Автостанция была забита народом до самых дверей. Самые разные люди ждали автобусов или просто толпились вокруг; там было много индейцев, смотревших на всё своими окаменевшими глазами. Девчонка перестала со мной разговаривать и прилипла к моряку и остальным. Кент дремал на скамейке. Я тоже сел. Полы автостанций одинаковы по всей стране, они всегда в бычках, заплеваны и поэтому нагоняют тоску, присущую только автостанциям. Какой-то миг это ничем не отличалось от Ньюарка, если не считать той великой огромности снаружи, которую я так любил. Я оплакивал то, что мне пришлось нарушить чистоту всей моей поездки, что я не берег каждый цент, чего-то тянул и нисколько не продвигался вперед, валял дурака с этой надутой девчонкой и потратил на нее все свои деньги. Мне стало противно. Я не спал под крышей так давно, что не в силах был даже материться и пенять себе, и поэтому уснул: свернулся калачиком на сиденье, подложив вместо подушки свою парусиновую сумку, и проспал до восьми утра под сонное бормотание и шум станции, через которую проходят сотни людей.

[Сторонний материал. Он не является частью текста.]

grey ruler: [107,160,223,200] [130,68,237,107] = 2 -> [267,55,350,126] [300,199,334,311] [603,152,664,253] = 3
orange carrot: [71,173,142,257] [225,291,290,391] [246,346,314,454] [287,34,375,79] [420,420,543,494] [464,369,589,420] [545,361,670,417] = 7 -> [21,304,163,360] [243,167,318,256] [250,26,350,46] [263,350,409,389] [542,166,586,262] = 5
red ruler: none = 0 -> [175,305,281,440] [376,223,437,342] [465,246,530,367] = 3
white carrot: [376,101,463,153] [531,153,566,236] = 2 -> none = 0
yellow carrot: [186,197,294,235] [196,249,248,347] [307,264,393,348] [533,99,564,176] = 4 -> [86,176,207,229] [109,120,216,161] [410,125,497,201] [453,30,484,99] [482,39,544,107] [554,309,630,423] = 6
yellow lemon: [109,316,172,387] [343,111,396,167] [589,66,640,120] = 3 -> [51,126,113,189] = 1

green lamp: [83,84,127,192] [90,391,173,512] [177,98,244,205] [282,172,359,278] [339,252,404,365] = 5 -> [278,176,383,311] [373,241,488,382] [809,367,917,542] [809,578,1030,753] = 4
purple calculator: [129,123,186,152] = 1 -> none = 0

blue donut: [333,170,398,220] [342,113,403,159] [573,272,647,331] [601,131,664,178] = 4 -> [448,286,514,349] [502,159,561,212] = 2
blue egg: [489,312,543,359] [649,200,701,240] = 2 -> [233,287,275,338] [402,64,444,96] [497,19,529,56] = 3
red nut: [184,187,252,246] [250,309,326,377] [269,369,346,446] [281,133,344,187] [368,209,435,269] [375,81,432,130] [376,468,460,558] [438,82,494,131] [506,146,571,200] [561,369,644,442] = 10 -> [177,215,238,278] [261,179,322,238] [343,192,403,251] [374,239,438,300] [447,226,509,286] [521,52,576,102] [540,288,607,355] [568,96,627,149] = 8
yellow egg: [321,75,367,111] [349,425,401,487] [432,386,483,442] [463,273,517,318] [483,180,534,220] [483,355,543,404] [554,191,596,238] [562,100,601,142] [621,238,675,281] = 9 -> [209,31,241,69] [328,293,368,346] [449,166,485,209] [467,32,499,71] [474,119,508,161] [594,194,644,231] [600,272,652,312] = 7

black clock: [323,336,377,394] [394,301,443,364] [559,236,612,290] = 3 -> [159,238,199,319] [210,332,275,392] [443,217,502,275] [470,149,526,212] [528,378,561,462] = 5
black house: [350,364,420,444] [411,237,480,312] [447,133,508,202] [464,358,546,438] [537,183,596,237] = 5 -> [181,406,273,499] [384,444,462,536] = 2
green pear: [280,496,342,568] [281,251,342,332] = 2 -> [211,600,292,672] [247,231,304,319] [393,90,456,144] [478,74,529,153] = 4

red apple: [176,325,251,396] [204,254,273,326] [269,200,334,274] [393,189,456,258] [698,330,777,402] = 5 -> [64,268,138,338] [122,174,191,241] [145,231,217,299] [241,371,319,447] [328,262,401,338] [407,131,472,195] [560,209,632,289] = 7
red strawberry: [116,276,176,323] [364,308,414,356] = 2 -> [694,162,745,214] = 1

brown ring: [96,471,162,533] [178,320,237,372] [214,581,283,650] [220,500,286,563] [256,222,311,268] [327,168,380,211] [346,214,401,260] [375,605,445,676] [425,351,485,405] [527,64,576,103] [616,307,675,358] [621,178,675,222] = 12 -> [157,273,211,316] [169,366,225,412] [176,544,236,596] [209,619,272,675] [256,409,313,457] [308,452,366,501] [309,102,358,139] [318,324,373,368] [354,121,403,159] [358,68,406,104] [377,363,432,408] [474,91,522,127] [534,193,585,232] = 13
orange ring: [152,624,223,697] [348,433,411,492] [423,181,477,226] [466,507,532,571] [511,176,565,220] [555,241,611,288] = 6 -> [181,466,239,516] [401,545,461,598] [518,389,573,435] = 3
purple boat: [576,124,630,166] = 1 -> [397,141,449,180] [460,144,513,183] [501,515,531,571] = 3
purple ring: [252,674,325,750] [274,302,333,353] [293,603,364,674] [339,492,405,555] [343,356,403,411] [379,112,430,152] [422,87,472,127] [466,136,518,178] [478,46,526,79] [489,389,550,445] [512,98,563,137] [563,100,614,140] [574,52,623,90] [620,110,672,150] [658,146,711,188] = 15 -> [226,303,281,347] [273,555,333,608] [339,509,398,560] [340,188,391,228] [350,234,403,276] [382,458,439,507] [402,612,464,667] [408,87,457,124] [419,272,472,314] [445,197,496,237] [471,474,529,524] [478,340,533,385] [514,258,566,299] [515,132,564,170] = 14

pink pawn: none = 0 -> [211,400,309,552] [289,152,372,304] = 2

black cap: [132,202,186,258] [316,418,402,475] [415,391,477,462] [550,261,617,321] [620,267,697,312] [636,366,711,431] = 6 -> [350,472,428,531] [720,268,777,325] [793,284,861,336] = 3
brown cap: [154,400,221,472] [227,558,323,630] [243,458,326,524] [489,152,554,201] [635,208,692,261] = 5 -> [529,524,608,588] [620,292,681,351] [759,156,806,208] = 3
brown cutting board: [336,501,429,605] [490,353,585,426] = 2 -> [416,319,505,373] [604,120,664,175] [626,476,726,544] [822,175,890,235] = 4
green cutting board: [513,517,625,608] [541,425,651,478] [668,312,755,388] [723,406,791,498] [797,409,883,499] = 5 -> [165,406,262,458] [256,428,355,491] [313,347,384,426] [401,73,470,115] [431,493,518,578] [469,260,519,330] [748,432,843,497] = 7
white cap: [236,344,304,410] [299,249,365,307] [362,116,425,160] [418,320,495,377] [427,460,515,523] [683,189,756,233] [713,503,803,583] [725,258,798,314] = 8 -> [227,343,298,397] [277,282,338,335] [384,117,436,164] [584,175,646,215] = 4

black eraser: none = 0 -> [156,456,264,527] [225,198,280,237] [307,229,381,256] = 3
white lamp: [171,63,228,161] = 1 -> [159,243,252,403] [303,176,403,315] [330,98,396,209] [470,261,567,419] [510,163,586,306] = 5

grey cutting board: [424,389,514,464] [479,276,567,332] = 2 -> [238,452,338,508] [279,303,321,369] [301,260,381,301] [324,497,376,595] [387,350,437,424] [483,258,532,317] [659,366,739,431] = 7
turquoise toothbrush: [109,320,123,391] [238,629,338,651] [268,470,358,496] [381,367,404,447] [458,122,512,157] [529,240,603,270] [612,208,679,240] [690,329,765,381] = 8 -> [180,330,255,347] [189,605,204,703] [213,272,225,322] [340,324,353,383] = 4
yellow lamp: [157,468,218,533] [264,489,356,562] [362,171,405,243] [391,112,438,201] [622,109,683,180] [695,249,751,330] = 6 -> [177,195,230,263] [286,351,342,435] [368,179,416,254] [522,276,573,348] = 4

Проснулся я с оглушительной головной болью. Кента рядом не было – наверное, упылил в свою Монтану. Я вышел наружу. И там, в голубом воздухе, впервые увидел вдалеке огромные снежные вершины Скалистых Гор. Я глубоко вдохнул. Надо попасть в Денвер просто немедленно. Сначала я позавтракал – умеренно так: тост, кофе и одно яйцо, – а потом двинул из города в сторону шоссе. Фестиваль Дикого Запада еще продолжался: шло родео, и прыжки с гиканьем вот-вот должны были начаться по-новой. Я оставил все это за спиной. Мне хотелось увидеть свою банду в Денвере. Я перешел по виадуку через железную дорогу и подошел к кучке хижин на развилке шоссе: обе дороги вели в Денвер. Я выбрал ту, что поближе к горам, – чтобы можно было на них смотреть. Сразу же меня подобрал молодой парень из Коннектикута, который путешествовал на своем тарантасе по стране и рисовал; он был сыном редактора откуда-то с Востока. Рот у него не закрывался; мне же было паршиво и от выпитого, и от высоты. Один раз чуть не пришлось высовываться прямо из окна. Но к тому времени, как он меня высадил в Лонгмонте, Колорадо, я снова чувствовал себя нормально и даже начал рассказывать ему о том, как езжу по всей стране сам.